Antibiotic overuse on pig farms may be a major contributor to the drug-resistant bug crisis worldwide.
A study conducted by researchers at Michigan State University shows that the overuse of antibiotics in pig farm is a major contributor to the global expansion of the so-called ‘superbugs,’ or bacteria that are resistant to a wide range of antibiotics.
James Tiedje,the lead author of the study who teaches molecular genetics at Michigan State University, explained that antibacterial disinfectants and antibiotics added to animal feed may boost the prevalence of superbugs.
Study authors based their findings on data collected from Chinese swine farms. Farmers usually resort to antibiotics to ensure that livestock stay healthy and grow faster. But scientists found that those farms were plagued by antibiotic-resistant bacteria.
Tiedje also explained that it is not easy to track the source of antibiotic resistance because the drugs are so widely spread and resistance gets transmitted from one microorganism to another.
Tiedje’s team found that the surveyed farms were located in the vicinity of large urban areas. So, keeping pigs’ antibiotic resistance in check was crucial to prevent people from getting hard-to-treat infections.

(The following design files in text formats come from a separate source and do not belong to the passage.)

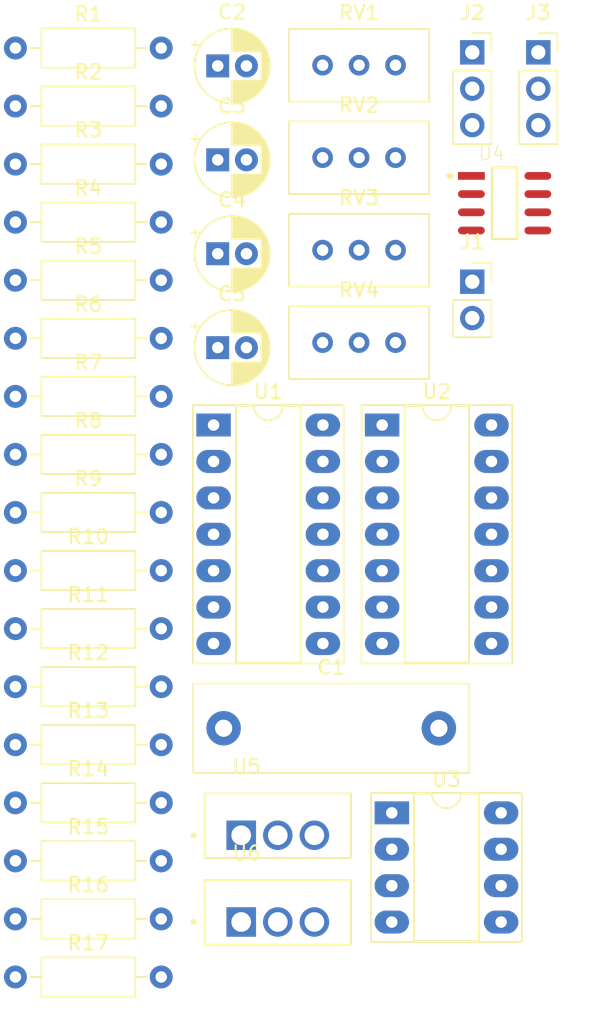
<source format=kicad_pcb>
(kicad_pcb (version 20221018) (generator pcbnew)

  (general
    (thickness 1.6)
  )

  (paper "A4")
  (layers
    (0 "F.Cu" signal)
    (31 "B.Cu" signal)
    (32 "B.Adhes" user "B.Adhesive")
    (33 "F.Adhes" user "F.Adhesive")
    (34 "B.Paste" user)
    (35 "F.Paste" user)
    (36 "B.SilkS" user "B.Silkscreen")
    (37 "F.SilkS" user "F.Silkscreen")
    (38 "B.Mask" user)
    (39 "F.Mask" user)
    (40 "Dwgs.User" user "User.Drawings")
    (41 "Cmts.User" user "User.Comments")
    (42 "Eco1.User" user "User.Eco1")
    (43 "Eco2.User" user "User.Eco2")
    (44 "Edge.Cuts" user)
    (45 "Margin" user)
    (46 "B.CrtYd" user "B.Courtyard")
    (47 "F.CrtYd" user "F.Courtyard")
    (48 "B.Fab" user)
    (49 "F.Fab" user)
    (50 "User.1" user)
    (51 "User.2" user)
    (52 "User.3" user)
    (53 "User.4" user)
    (54 "User.5" user)
    (55 "User.6" user)
    (56 "User.7" user)
    (57 "User.8" user)
    (58 "User.9" user)
  )

  (setup
    (stackup
      (layer "F.SilkS" (type "Top Silk Screen"))
      (layer "F.Paste" (type "Top Solder Paste"))
      (layer "F.Mask" (type "Top Solder Mask") (thickness 0.01))
      (layer "F.Cu" (type "copper") (thickness 0.035))
      (layer "dielectric 1" (type "core") (thickness 1.51) (material "FR4") (epsilon_r 4.5) (loss_tangent 0.02))
      (layer "B.Cu" (type "copper") (thickness 0.035))
      (layer "B.Mask" (type "Bottom Solder Mask") (thickness 0.01))
      (layer "B.Paste" (type "Bottom Solder Paste"))
      (layer "B.SilkS" (type "Bottom Silk Screen"))
      (layer "F.SilkS" (type "Top Silk Screen"))
      (layer "F.Paste" (type "Top Solder Paste"))
      (layer "F.Mask" (type "Top Solder Mask") (thickness 0.01))
      (layer "F.Cu" (type "copper") (thickness 0.035))
      (layer "dielectric 1" (type "core") (thickness 1.51) (material "FR4") (epsilon_r 4.5) (loss_tangent 0.02))
      (layer "B.Cu" (type "copper") (thickness 0.035))
      (layer "B.Mask" (type "Bottom Solder Mask") (thickness 0.01))
      (layer "B.Paste" (type "Bottom Solder Paste"))
      (layer "B.SilkS" (type "Bottom Silk Screen"))
      (copper_finish "None")
      (dielectric_constraints no)
    )
    (pad_to_mask_clearance 0)
    (pcbplotparams
      (layerselection 0x00010fc_ffffffff)
      (plot_on_all_layers_selection 0x0000000_00000000)
      (disableapertmacros false)
      (usegerberextensions false)
      (usegerberattributes true)
      (usegerberadvancedattributes true)
      (creategerberjobfile true)
      (dashed_line_dash_ratio 12.000000)
      (dashed_line_gap_ratio 3.000000)
      (svgprecision 4)
      (plotframeref false)
      (viasonmask false)
      (mode 1)
      (useauxorigin false)
      (hpglpennumber 1)
      (hpglpenspeed 20)
      (hpglpendiameter 15.000000)
      (dxfpolygonmode true)
      (dxfimperialunits true)
      (dxfusepcbnewfont true)
      (psnegative false)
      (psa4output false)
      (plotreference true)
      (plotvalue true)
      (plotinvisibletext false)
      (sketchpadsonfab false)
      (subtractmaskfromsilk false)
      (outputformat 1)
      (mirror false)
      (drillshape 1)
      (scaleselection 1)
      (outputdirectory "")
    )
  )

  (net 0 "")
  (net 1 "Net-(U1A-+)")
  (net 2 "GND")
  (net 3 "+9V")
  (net 4 "+5V")
  (net 5 "-9V")
  (net 6 "-5V")
  (net 7 "A0")
  (net 8 "A9")
  (net 9 "Net-(J2-Pin_1)")
  (net 10 "Net-(J2-Pin_2)")
  (net 11 "Net-(J2-Pin_3)")
  (net 12 "Net-(U1B-+)")
  (net 13 "t+")
  (net 14 "Net-(U1C--)")
  (net 15 "Net-(U1B--)")
  (net 16 "t-")
  (net 17 "Net-(U4--IN)")
  (net 18 "Net-(U4-+OUT)")
  (net 19 "Net-(U3A--)")
  (net 20 "Net-(U2C--)")
  (net 21 "Net-(U2A--)")
  (net 22 "Net-(R10-Pad1)")
  (net 23 "Net-(U2A-+)")
  (net 24 "Net-(U3B--)")
  (net 25 "Net-(U4-+IN)")
  (net 26 "Net-(U2D-+)")
  (net 27 "Net-(U2C-+)")
  (net 28 "Net-(U2B--)")
  (net 29 "Net-(U2D--)")
  (net 30 "Net-(U1A--)")
  (net 31 "unconnected-(U1D-+-Pad12)")
  (net 32 "unconnected-(U1D---Pad13)")
  (net 33 "unconnected-(U1-Pad14)")
  (net 34 "unconnected-(U4-VOCM-Pad2)")
  (net 35 "unconnected-(U4-NC-Pad7)")

  (footprint "Resistor_THT:R_Axial_DIN0207_L6.3mm_D2.5mm_P10.16mm_Horizontal" (layer "F.Cu") (at 134.552 100.152))

  (footprint "Potentiometer_THT:Potentiometer_Bourns_3296W_Vertical" (layer "F.Cu") (at 161.042 72.102))

  (footprint "Resistor_THT:R_Axial_DIN0207_L6.3mm_D2.5mm_P10.16mm_Horizontal" (layer "F.Cu") (at 134.552 71.802))

  (footprint "Package_DIP:DIP-14_W7.62mm_Socket_LongPads" (layer "F.Cu") (at 148.362 77.852))

  (footprint "Resistor_THT:R_Axial_DIN0207_L6.3mm_D2.5mm_P10.16mm_Horizontal" (layer "F.Cu") (at 134.552 104.202))

  (footprint "Capacitor_THT:CP_Radial_D5.0mm_P2.00mm" (layer "F.Cu") (at 148.651775 65.902))

  (footprint "Resistor_THT:R_Axial_DIN0207_L6.3mm_D2.5mm_P10.16mm_Horizontal" (layer "F.Cu") (at 134.552 63.702))

  (footprint "Resistor_THT:R_Axial_DIN0207_L6.3mm_D2.5mm_P10.16mm_Horizontal" (layer "F.Cu") (at 134.552 55.602))

  (footprint "Resistor_THT:R_Axial_DIN0207_L6.3mm_D2.5mm_P10.16mm_Horizontal" (layer "F.Cu") (at 134.552 67.752))

  (footprint "Resistor_THT:R_Axial_DIN0207_L6.3mm_D2.5mm_P10.16mm_Horizontal" (layer "F.Cu") (at 134.552 75.852))

  (footprint "Capacitor_THT:CP_Radial_D5.0mm_P2.00mm" (layer "F.Cu") (at 148.651775 52.802))

  (footprint "Package_DIP:DIP-8_W7.62mm_Socket_LongPads" (layer "F.Cu") (at 160.782 104.902))

  (footprint "Resistor_THT:R_Axial_DIN0207_L6.3mm_D2.5mm_P10.16mm_Horizontal" (layer "F.Cu") (at 134.552 88.002))

  (footprint "Resistor_THT:R_Axial_DIN0207_L6.3mm_D2.5mm_P10.16mm_Horizontal" (layer "F.Cu") (at 134.552 83.952))

  (footprint "Connector_PinSocket_2.54mm:PinSocket_1x02_P2.54mm_Vertical" (layer "F.Cu") (at 166.392 67.852))

  (footprint "Resistor_THT:R_Axial_DIN0207_L6.3mm_D2.5mm_P10.16mm_Horizontal" (layer "F.Cu") (at 134.552 112.302))

  (footprint "Potentiometer_THT:Potentiometer_Bourns_3296W_Vertical" (layer "F.Cu") (at 161.042 52.752))

  (footprint "l7805:TO255P1020X450X2000-3" (layer "F.Cu") (at 152.837 111.852))

  (footprint "Potentiometer_THT:Potentiometer_Bourns_3296W_Vertical" (layer "F.Cu") (at 161.042 65.652))

  (footprint "Capacitor_THT:CP_Radial_D5.0mm_P2.00mm" (layer "F.Cu") (at 148.651775 72.452))

  (footprint "Resistor_THT:R_Axial_DIN0207_L6.3mm_D2.5mm_P10.16mm_Horizontal" (layer "F.Cu") (at 134.552 51.552))

  (footprint "Connector_PinSocket_2.54mm:PinSocket_1x03_P2.54mm_Vertical" (layer "F.Cu") (at 170.992 51.852))

  (footprint "Analog Devices Inc - AD8138ARZ:ANALOG_DEVICES_INC_AD8138ARZ_0" (layer "F.Cu") (at 168.645 62.377))

  (footprint "Resistor_THT:R_Axial_DIN0207_L6.3mm_D2.5mm_P10.16mm_Horizontal" (layer "F.Cu") (at 134.552 92.052))

  (footprint "Resistor_THT:R_Axial_DIN0207_L6.3mm_D2.5mm_P10.16mm_Horizontal" (layer "F.Cu") (at 134.552 116.352))

  (footprint "Resistor_THT:R_Axial_DIN0207_L6.3mm_D2.5mm_P10.16mm_Horizontal" (layer "F.Cu") (at 134.552 79.902))

  (footprint "Resistor_THT:R_Axial_DIN0207_L6.3mm_D2.5mm_P10.16mm_Horizontal" (layer "F.Cu") (at 134.552 96.102))

  (footprint "Capacitor_THT:CP_Radial_D5.0mm_P2.00mm" (layer "F.Cu") (at 148.651775 59.352))

  (footprint "Capacitor_THT:C_Rect_L19.0mm_W6.0mm_P15.00mm_MKS4" (layer "F.Cu") (at 149.062 99.002))

  (footprint "Resistor_THT:R_Axial_DIN0207_L6.3mm
... [28224 chars truncated]
</source>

Researchers noted that antibiotic resistance is not an isolated issue. It is a global problem that is growing especially in countries that abuse antibiotics. For instance, India currently faces an epidemic of multidrug-resistant bugs since doctors have prescribed antibiotics for all sorts of ailments for years.
The study was published Tuesday in the journal mBio.
Experts explained that antibiotic-resistant bacteria, also known as superbugs, emerge when the bacteria were exposed for so long to antibiotics that they developed resistance and they became harder to kill.
In the U.S., more than 2 million people get an infection caused by superbugs and 23,000 people are killed by these bacteria every year, a report from the U.S. Centers for Disease Control and Prevention shows.
About half of antibiotics manufactured worldwide are used on livestock to promote quicker growth and prevent diseases. But the overuse of antibiotics spur new, stronger generations of drug-resistant bacteria in animals which are later transmitted to humans through food, direct contact with sick animals, and contaminated water and soil.
The World Health Organisation (WHO) has cautioned that antibiotic overuse could lead to infections that are resistant to most drugs so that simple influenza could start killing whole populationa again like it did before the discovery of antibiotics.